A subtle issue when using Nix and Cabal for CI
Philip and I recently migrated the CI infrastructure for Futhark to GitHub Actions. We have many different CI jobs, in particular we compile Futhark in many different ways (both
Nix) and on various operating systems.
It has mostly been a good experience, but one of our jobs was being flaky. The job in question was responsible for compiling Futhark in order to run the unit tests (with
cabal test), as well as run hlint on the source code.
To make it easy to use the same environment in CI and locally, we decided to use Nix to obtain the various necessary tools, such as GHC itself, cabal-install, and
hlint. Specifically, we used a shell.nix file, and then commands such as
nix-shell --pure --run 'cabal test' to run the tests. Yet sometimes
cabal test would fail with a mysterious error:
/home/runner/.cabal/store/ghc-8.10.1/happy-1.19.12-77f44f4e1b397ecd8847f7694a29d33efa016984155f1eb70f21d8ed5fbf3069/bin/happy: createProcess: runInteractiveProcess: exec: does not exist (No such file or directory)

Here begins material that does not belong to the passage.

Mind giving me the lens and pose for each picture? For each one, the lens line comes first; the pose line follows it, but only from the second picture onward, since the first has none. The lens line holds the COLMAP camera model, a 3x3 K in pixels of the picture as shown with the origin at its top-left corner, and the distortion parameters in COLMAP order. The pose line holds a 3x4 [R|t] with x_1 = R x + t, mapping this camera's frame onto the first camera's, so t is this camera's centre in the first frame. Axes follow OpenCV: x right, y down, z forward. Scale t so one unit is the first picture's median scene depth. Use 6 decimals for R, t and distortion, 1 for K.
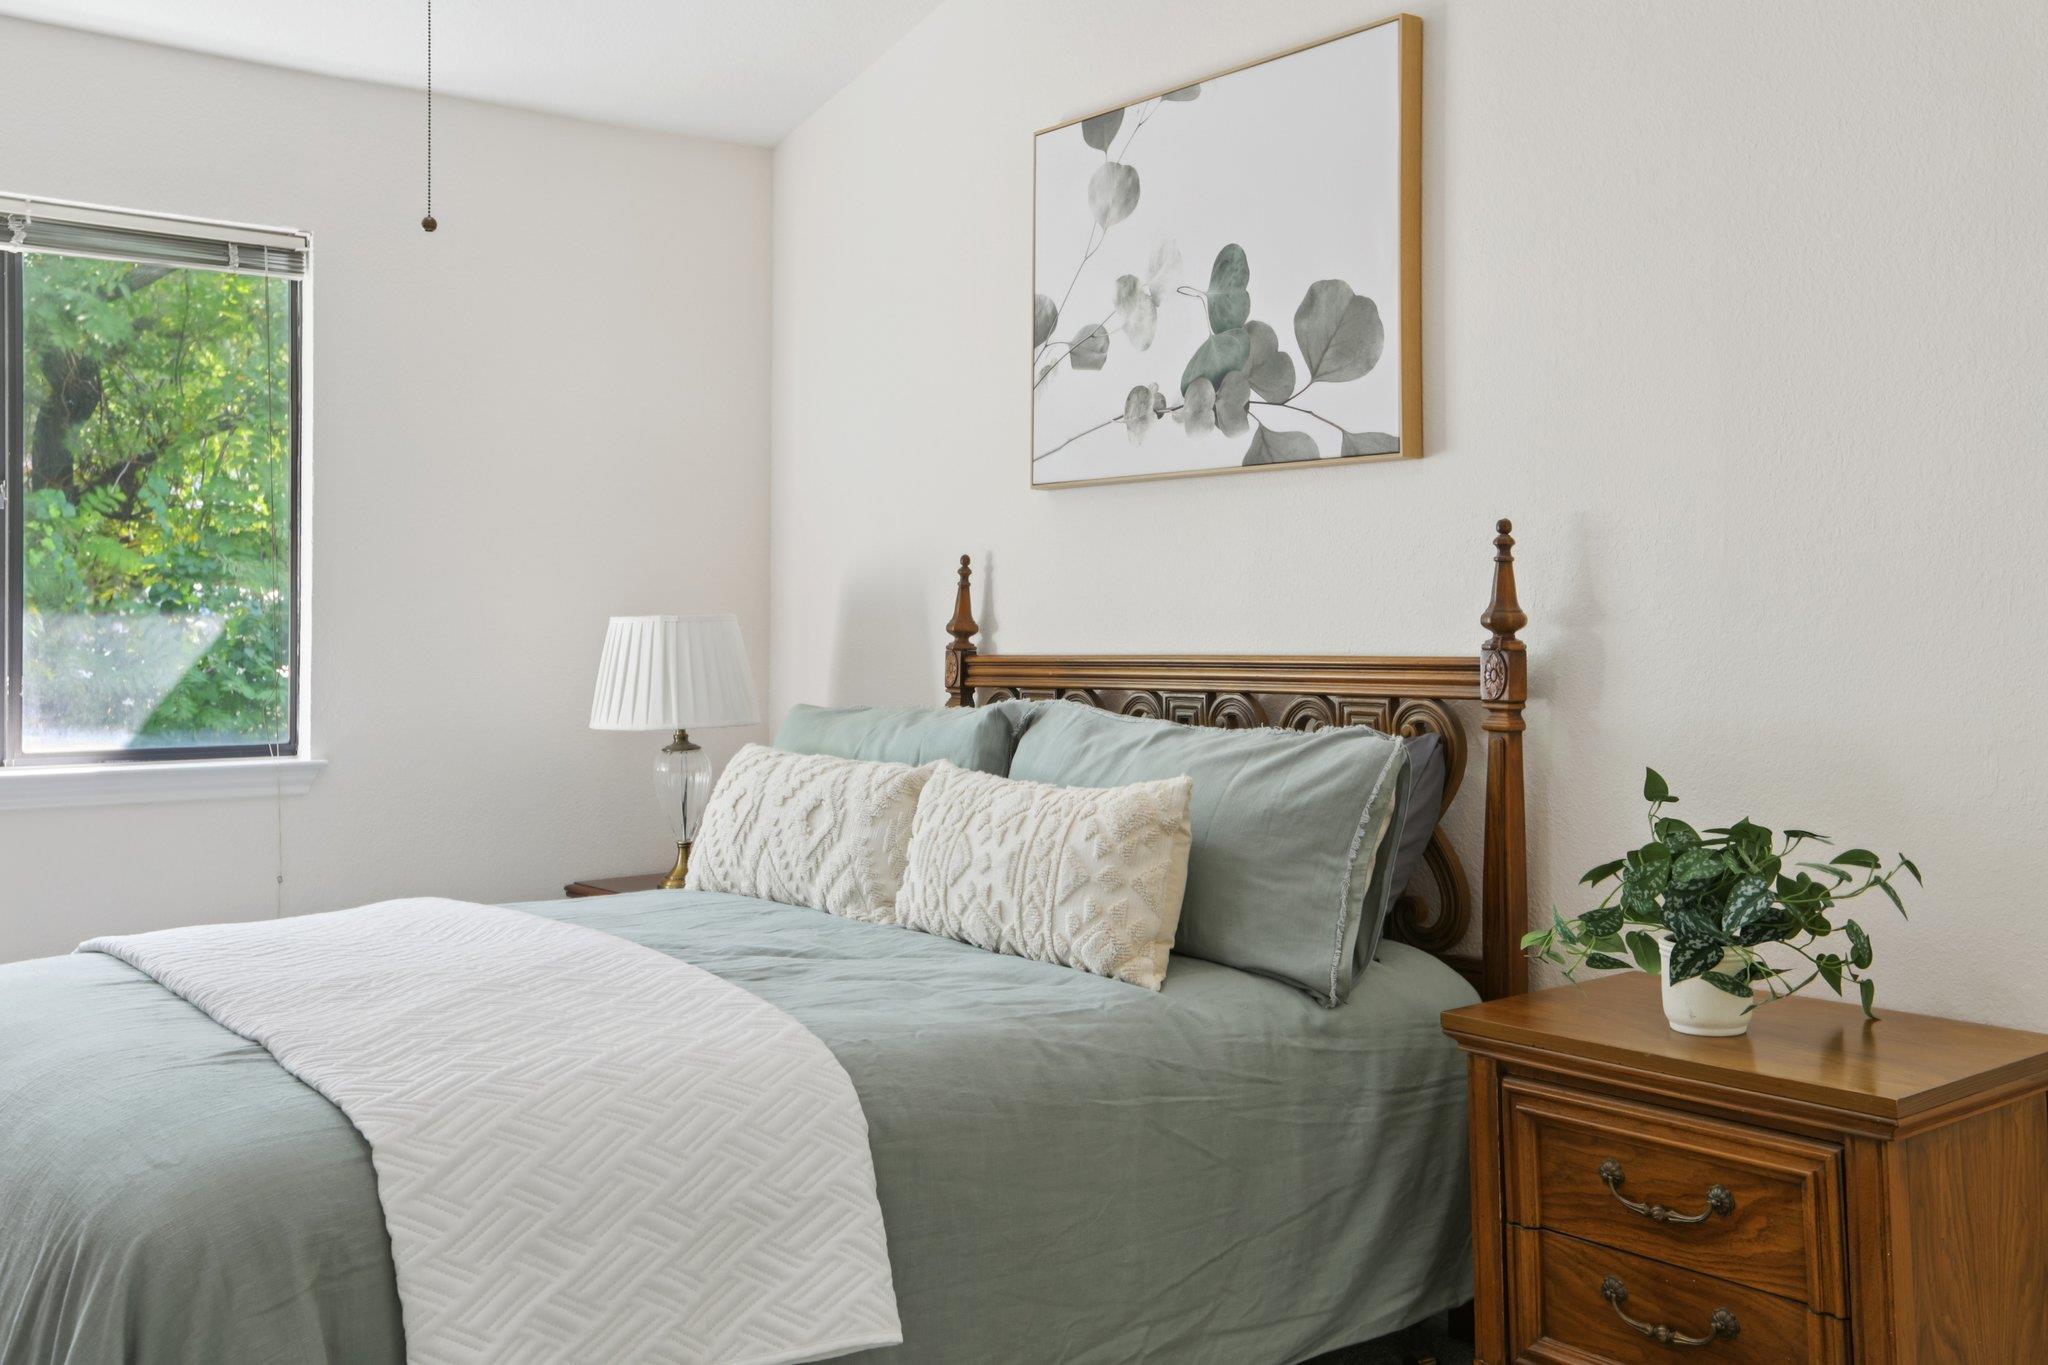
lens RADIAL K [[1945.1, 0, 1026.5], [0, 1945.1, 577.6], [0, 0, 1]] dist [0.025974, 0.035498]
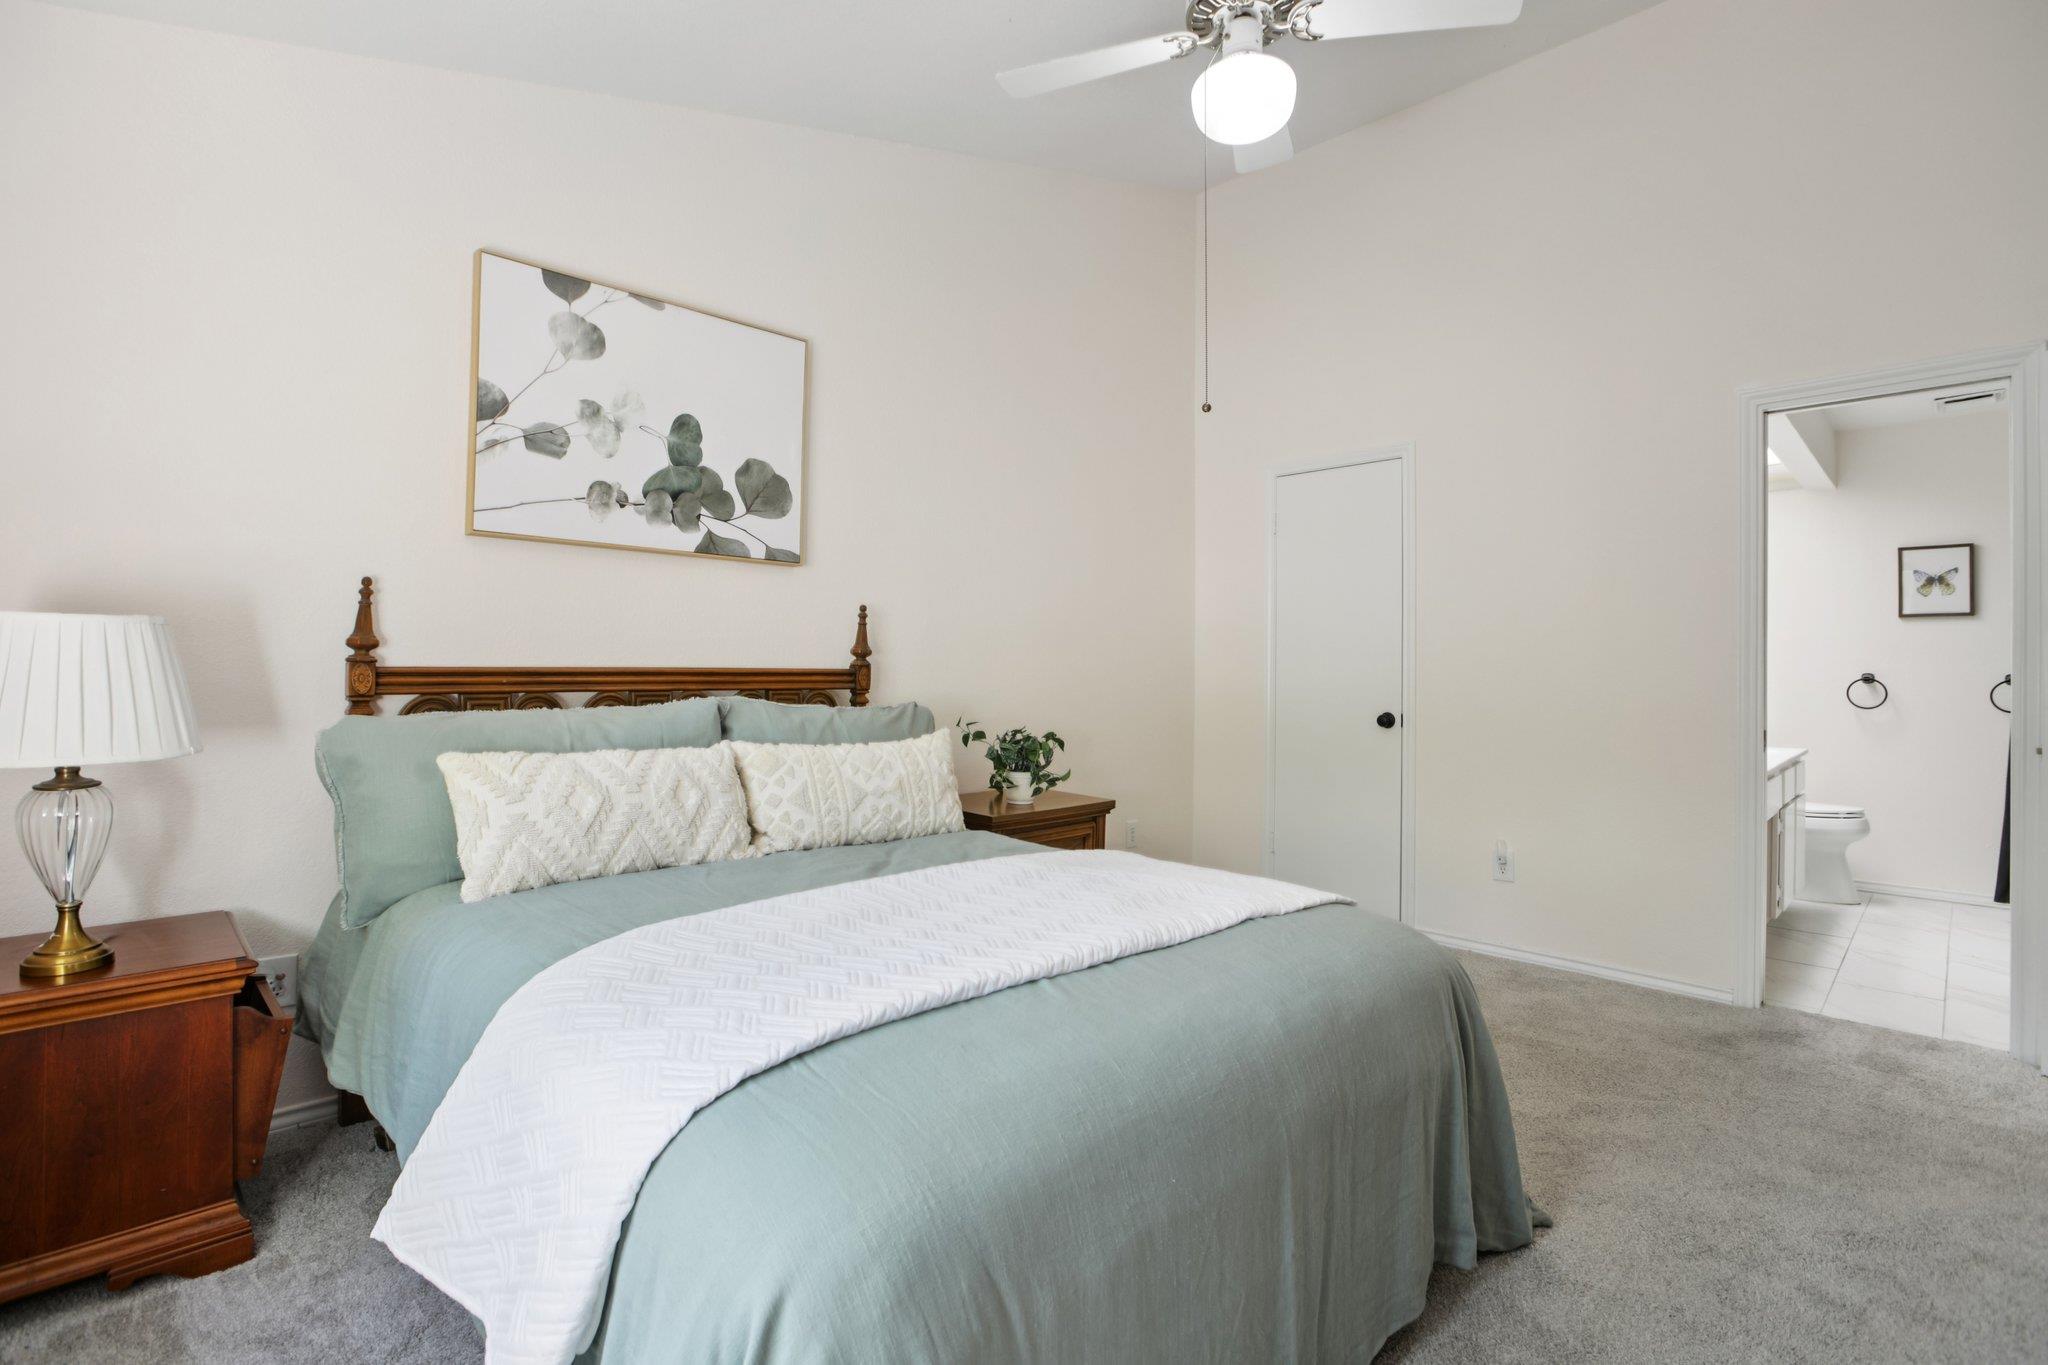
lens RADIAL K [[963.0, 0, 1017.3], [0, 963.0, 670.3], [0, 0, 1]] dist [-0.060471, 0.024862]
pose [[-0.101995, -0.000820, 0.994785, -0.705902], [-0.040125, 0.999189, -0.003291, 0.033178], [-0.993975, -0.040251, -0.101946, 0.794247]]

happy is a parser generator that
cabal will automatically build if necessary, like all other build tools. It took me a while to realise that the error message is misleading: the
happy binary does exist (or else
cabal would rebuild it), but it is dynamically linked against libraries that fail to be found (incidentally, who decided it was a good idea for the dynamic linker to report the error like that? Grumble.)

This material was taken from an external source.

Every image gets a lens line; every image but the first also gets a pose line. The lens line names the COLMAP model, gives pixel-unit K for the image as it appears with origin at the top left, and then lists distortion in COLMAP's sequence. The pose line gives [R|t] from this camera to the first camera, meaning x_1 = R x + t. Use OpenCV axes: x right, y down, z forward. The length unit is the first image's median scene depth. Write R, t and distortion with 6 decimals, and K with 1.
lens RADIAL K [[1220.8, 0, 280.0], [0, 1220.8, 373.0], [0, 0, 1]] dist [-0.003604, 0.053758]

So how does this happen? Well, to cut down on build times, our CI uses caching. Specifically, it caches the
~/.cabal/store directories. This means that the
happy binary we use is likely one that was built during a previous CI run. However, because we run
cabal under Nix, that
happy binary will be dynamically linked against libraries in the Nix store (located under
/nix), which we do not cache, because they are normally fetched or rebuilt by Nix on demand. The cached
happy binary therefore has a dependency on very specific libraries in the Nix store, which
cabal doesn’t know about! When the Nix store eventually changes, which it does semi-frequently, the path to the C library embedded in the
happy binary will no longer be valid, and
happy will fail to run.
How did we fix this? Not elegantly, I’m afraid: we moved
cabal test to another job, specifically one builds without Nix, instead using normal Debian packages. I’d be quite curious to see if anyone has a nice solution to this problem.
Update: Philip came up with a better solution that pins the Nixpkgs revision, and ties the
cabal cache to the specific revision.